I recently completed an AI mentorship program at SharpestMinds, of which the central element was to build a project, or even better, a complete product. I choose the latter, and in this article, I write about what I built, how I built it, and what I learned along the way.

Continued from Part 1…

This is the second article of the three-part SorterBot series.

Part 1 — General project description and the Web Application
Part 2 — Controlling the Robotic Arm
Part 3 — Transfer Learning and Cloud Deployment

Source code on GitHub:

Control Panel: Django backend and React frontend, running on EC2
Inference Engine: Object Recognition with PyTorch, running on ECS
Raspberry: Python script to control the Robotic Arm
Installer: AWS CDK, GitHub Actions and a bash script to deploy the solution
LabelTools: Dataset labeling tools with Python and OpenCV

The Robotic Arm

The robot, before assembly (Photo by Author)
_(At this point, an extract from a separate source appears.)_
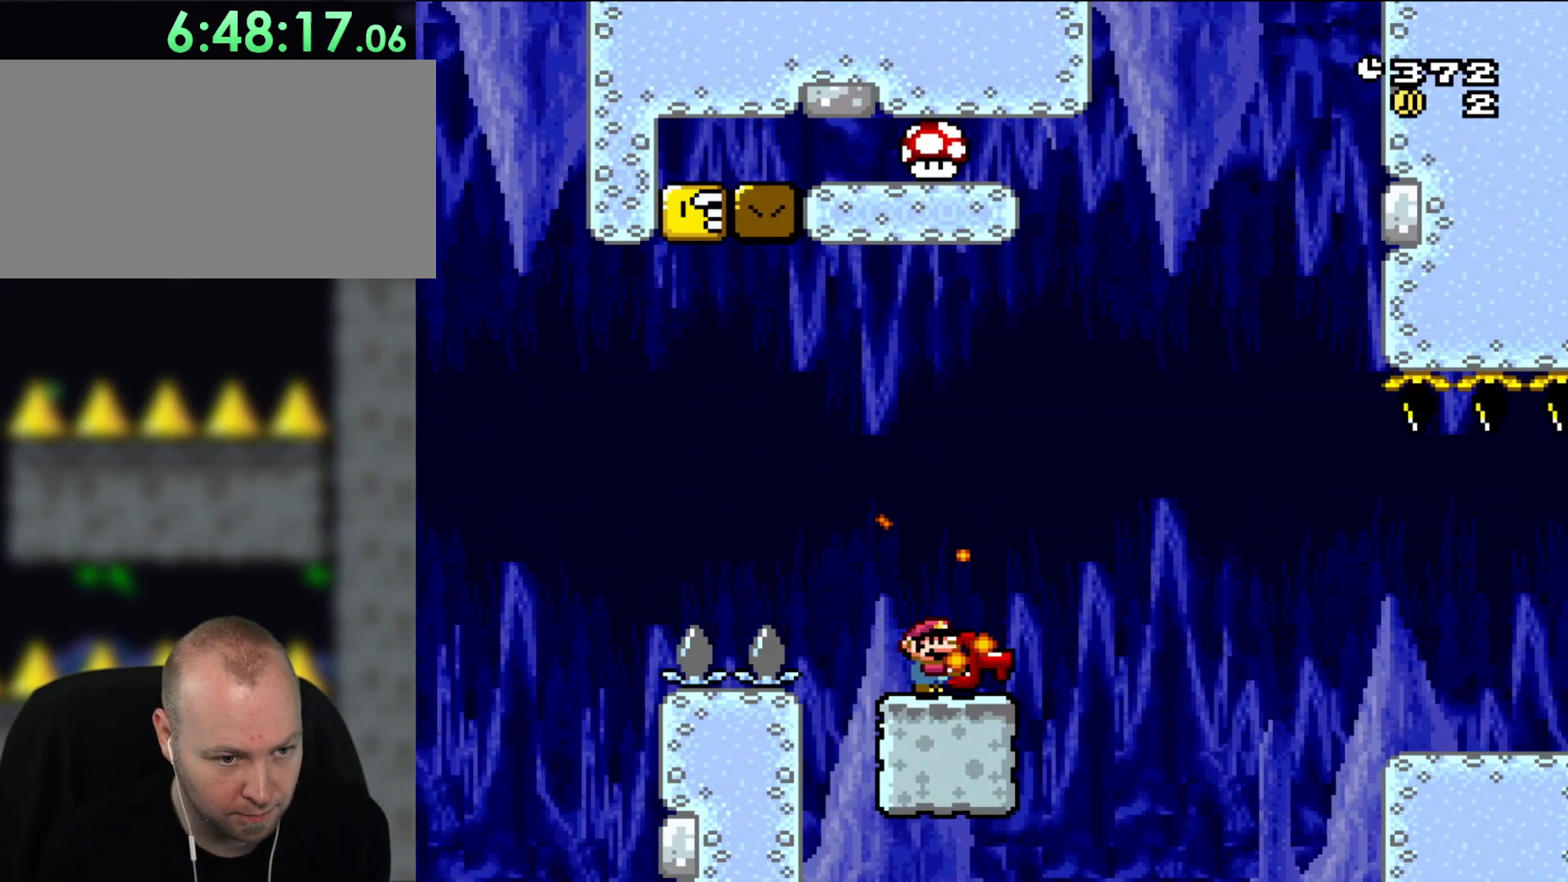
{"buttons": ["Y", "DPAD_RIGHT"], "events": [[267, "DPAD_LEFT", "down"], [367, "DPAD_LEFT", "up"], [433, "DPAD_RIGHT", "down"]]}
The robot arm arrived from AliExpress, it was without a specific brand, advertised as a DIY toy, which made it an affordable option, costing me only $118 (+$40 in tariffs).

Since gripping objects with a robot arm requires a lot of precision, which I could not possibly expect from an arm in this price category, I decided to use a magnet to move the objects to the containers. I ordered one from Grove for $11, specifically designed for Raspberry Pi.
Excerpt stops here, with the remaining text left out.